NEW DELHI: India’s economy likely contracted for the second quarter in a row, according to a team of economists including Michael Patra, the central bank’s deputy governor in charge of monetary policy, pushing the country into an unprecedented recession.
Gross domestic product contracted 8.6% in the quarter ending September, the Reserve Bank of India showed in its first published ‘immediate report’, which is an estimate based on high-frequency data. The economy had plummeted about 24% between April and June.
“India entered a technical recession in the first half of 2020-21 for the first time in its history,” the authors wrote. The government is due to publish official statistics on November 27. The median forecast in a Bloomberg survey of economists foresees a 10.4% contraction in the July-September quarter.

Rare contraction
The Reserve Bank’s figure is bolstered by cost cuts at companies, which boosted operating profit even as sales fell. The team of authors also used a series of indicators, from vehicle sales to bank liquidity, to point out prospects for improvement for October. If this recovery continues, the Indian economy will grow again in the October-December quarter, earlier than was projected by Governor Shaktikanta Das last month, when he promised to maintain accommodative monetary policy.

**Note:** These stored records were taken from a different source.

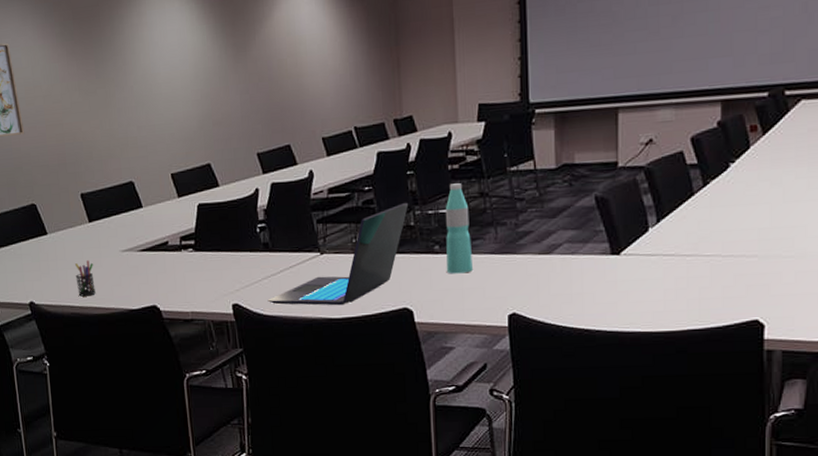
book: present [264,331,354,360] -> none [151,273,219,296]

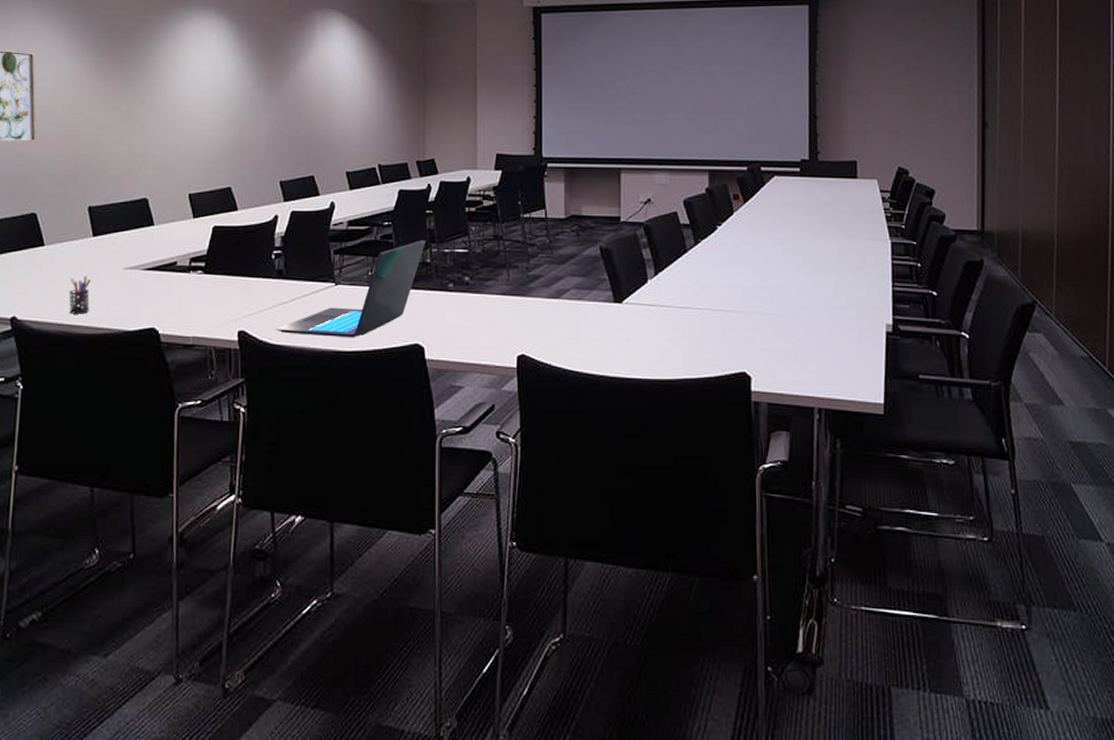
water bottle: present [445,183,474,274] -> none [459,225,486,313]

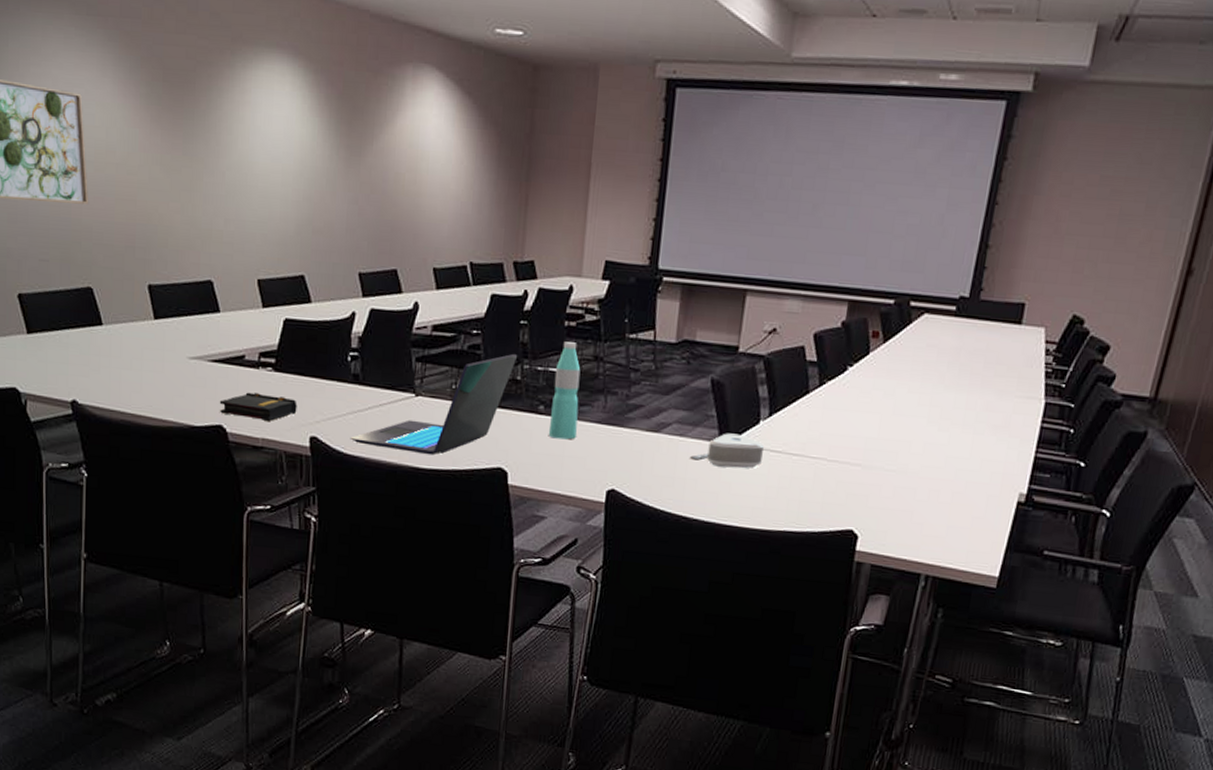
pen holder: present [68,276,91,314] -> none [130,362,154,404]
book: none [152,295,226,320] -> present [219,392,297,421]
water bottle: none [459,225,486,313] -> present [548,341,581,440]
speaker: none [590,293,655,325] -> present [690,433,765,468]

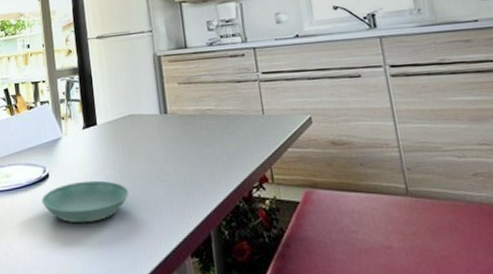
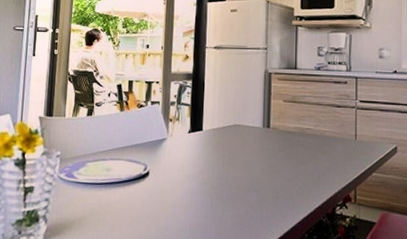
saucer: present [42,180,130,223] -> none [138,182,224,223]

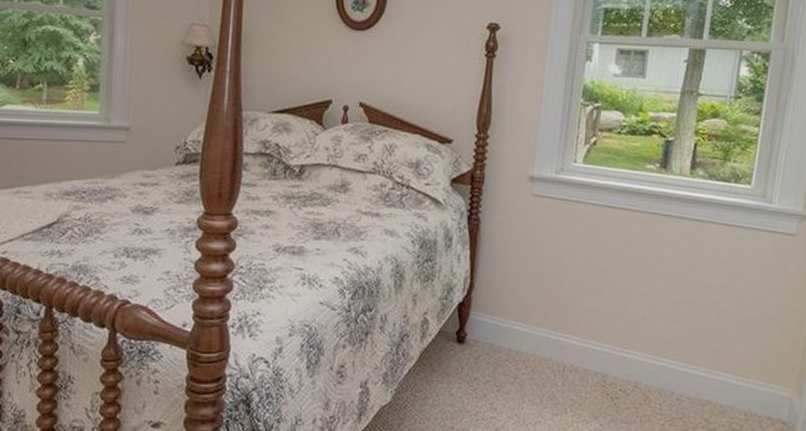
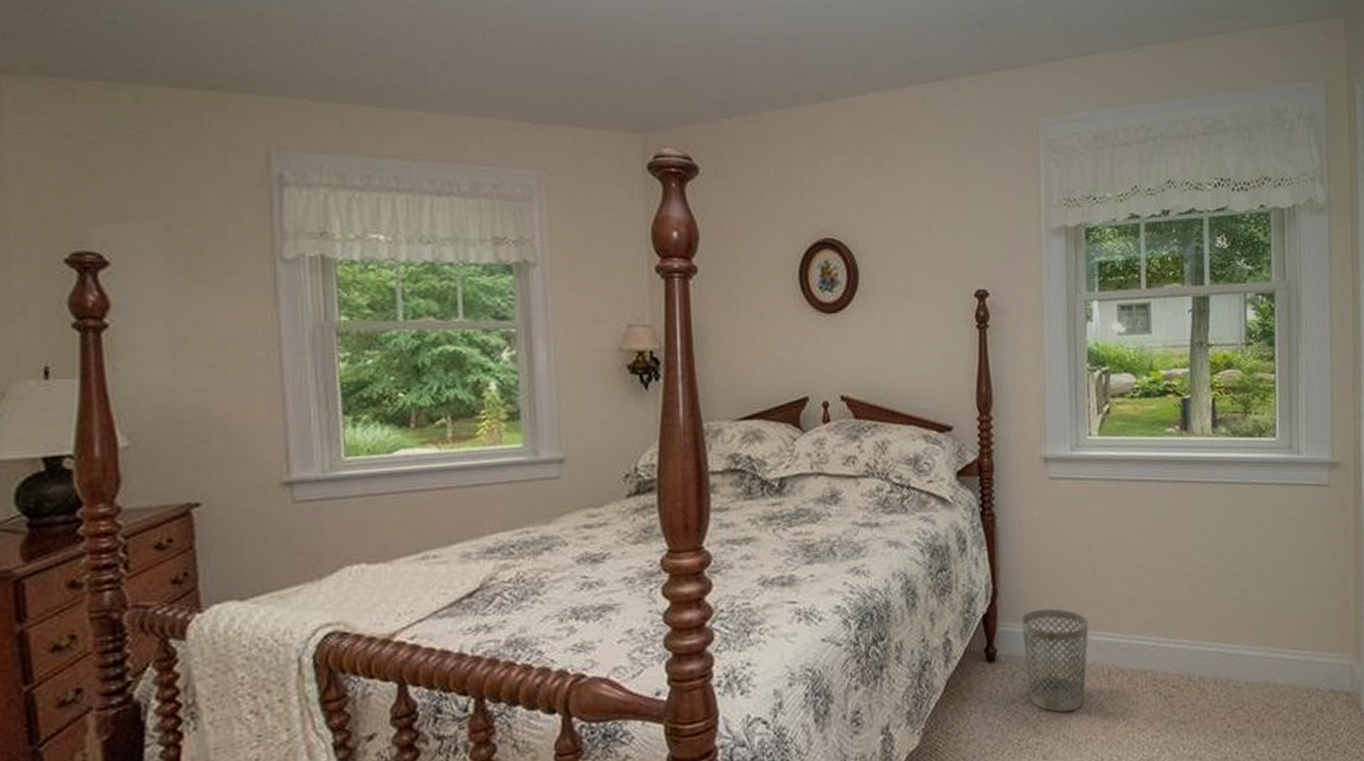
wastebasket: none [490,306,552,396] -> present [1021,609,1089,713]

However, “there is a serious risk of generalization of price pressures, de-anchoring of inflation expectations fueling a loss of credibility in policy interventions,” wrote the team of economists in the Reserve Bank bulletin. They also highlighted the risks to the global growth of a second wave of coronavirus infections.
‘Challenging times’
“Lurking around the corner is the third major risk: stress is intensifying among households and businesses, which has been delayed but not mitigated and could spread to the financial sector,” the economists concluded. “We live in challenging times.”

Consumers cut back on spending as millions lost their jobs and preferred to save cash instead. Preliminary estimates presented in the central bank bulletin showed a jump in household financial savings to 21.4% of GDP in April-June, compared to 7.9% in the same period a year ago and 10% in January March. Most of these savings are bank deposits.
“The trend of higher-than-usual household financial savings may persist for some time until the pandemic recedes and consumption levels normalize,” wrote RBI’s Sanjay Kumar Hansda, Anupam Prakash and Anand Prakash Ekka, adding that this could decrease as the virus curve flattens and reactivates economic activity.